Data supplied below:

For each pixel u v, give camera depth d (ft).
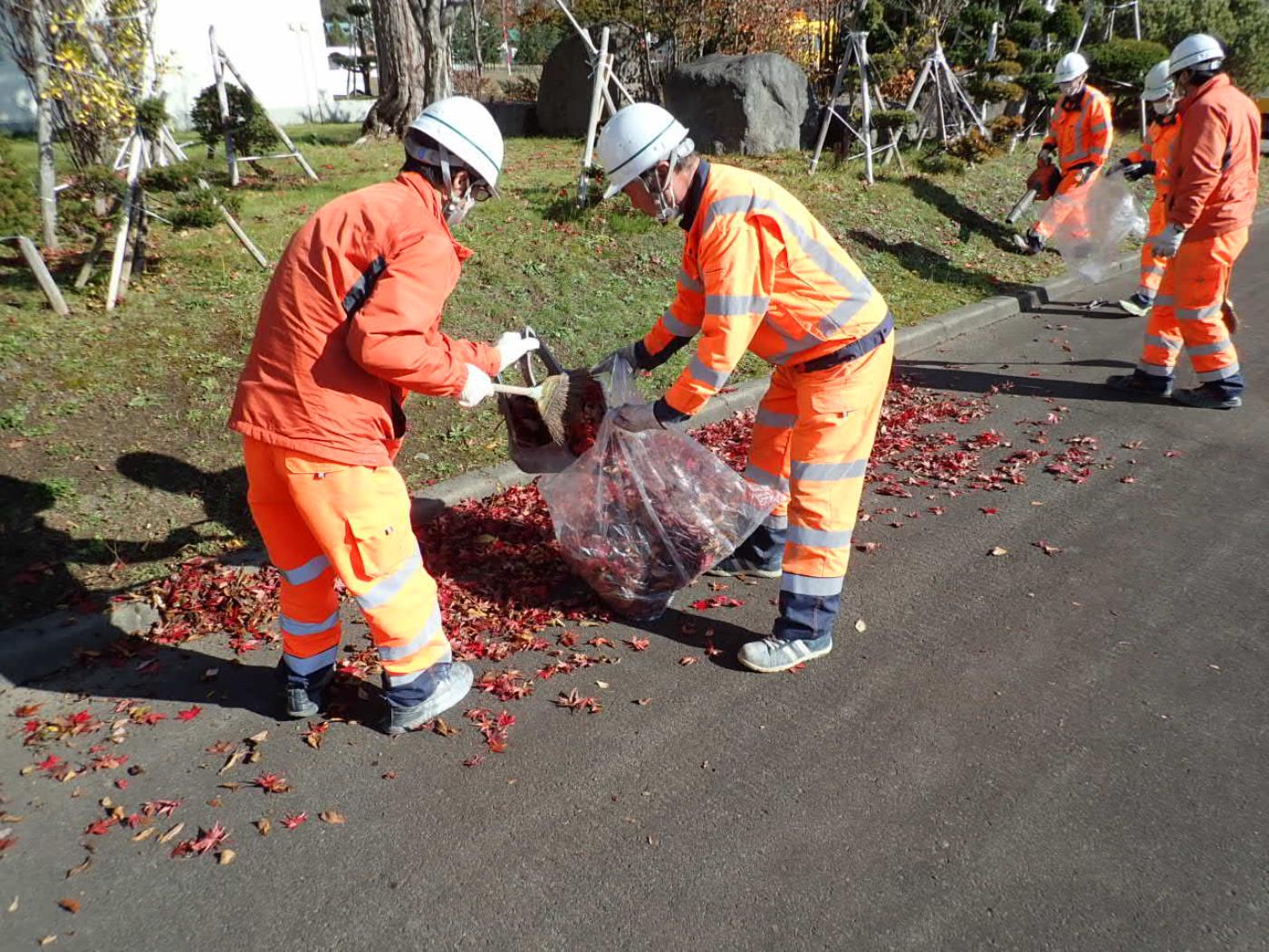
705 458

End of Data supplied.
Data supplied below:

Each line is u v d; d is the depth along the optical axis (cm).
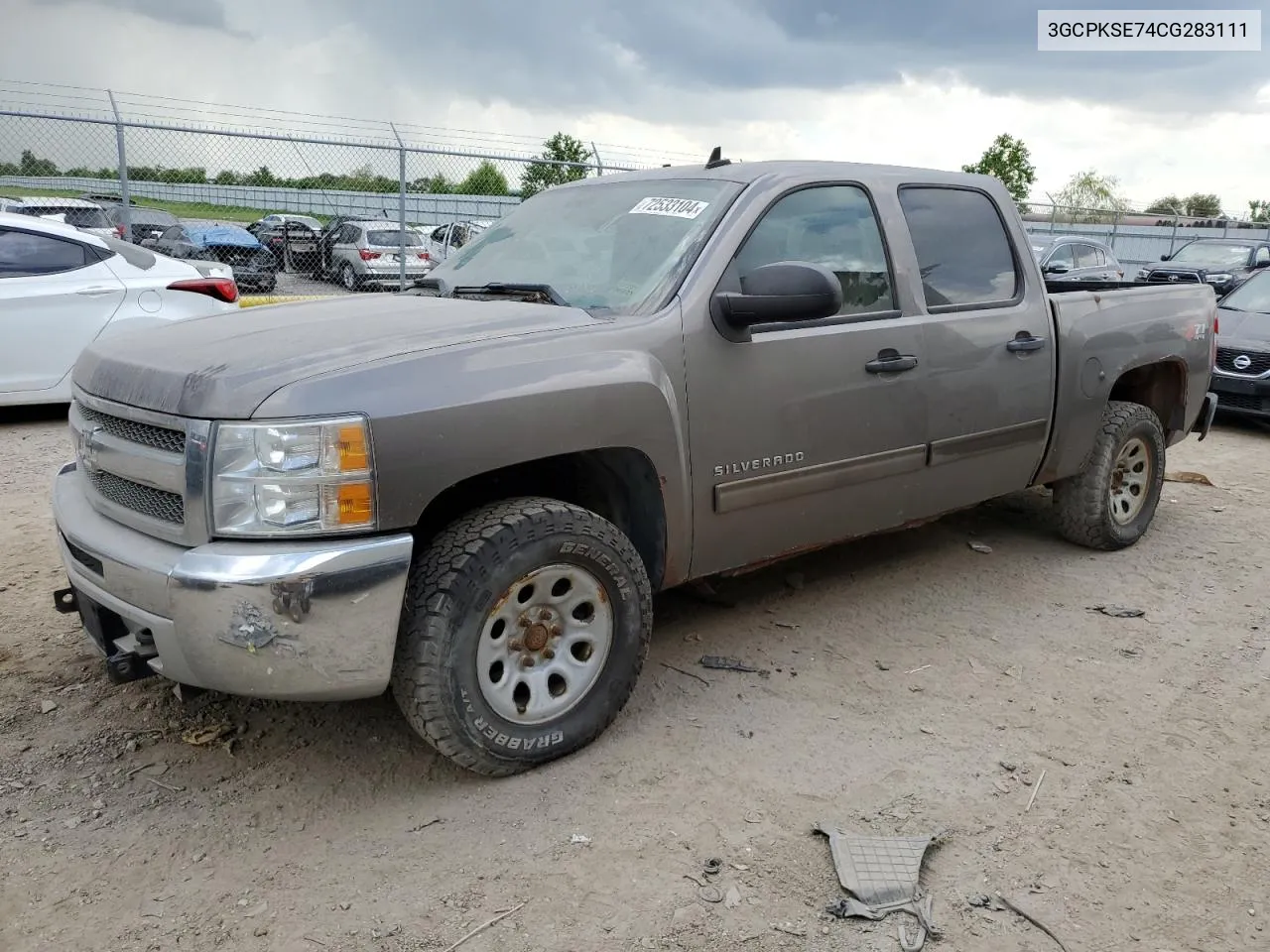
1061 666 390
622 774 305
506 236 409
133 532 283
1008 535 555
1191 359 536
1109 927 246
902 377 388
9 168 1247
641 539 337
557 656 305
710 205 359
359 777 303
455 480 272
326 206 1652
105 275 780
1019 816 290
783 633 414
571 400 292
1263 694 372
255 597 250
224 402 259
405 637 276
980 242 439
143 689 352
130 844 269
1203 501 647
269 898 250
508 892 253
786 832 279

End of Data supplied.

■ What is expected
Using only the data above, copy out the lines that include the word "depth".

■ Result of this exercise
For each pixel u v, give camera depth d (ft).
Each line is u v d; d is the depth along the optical axis (cm).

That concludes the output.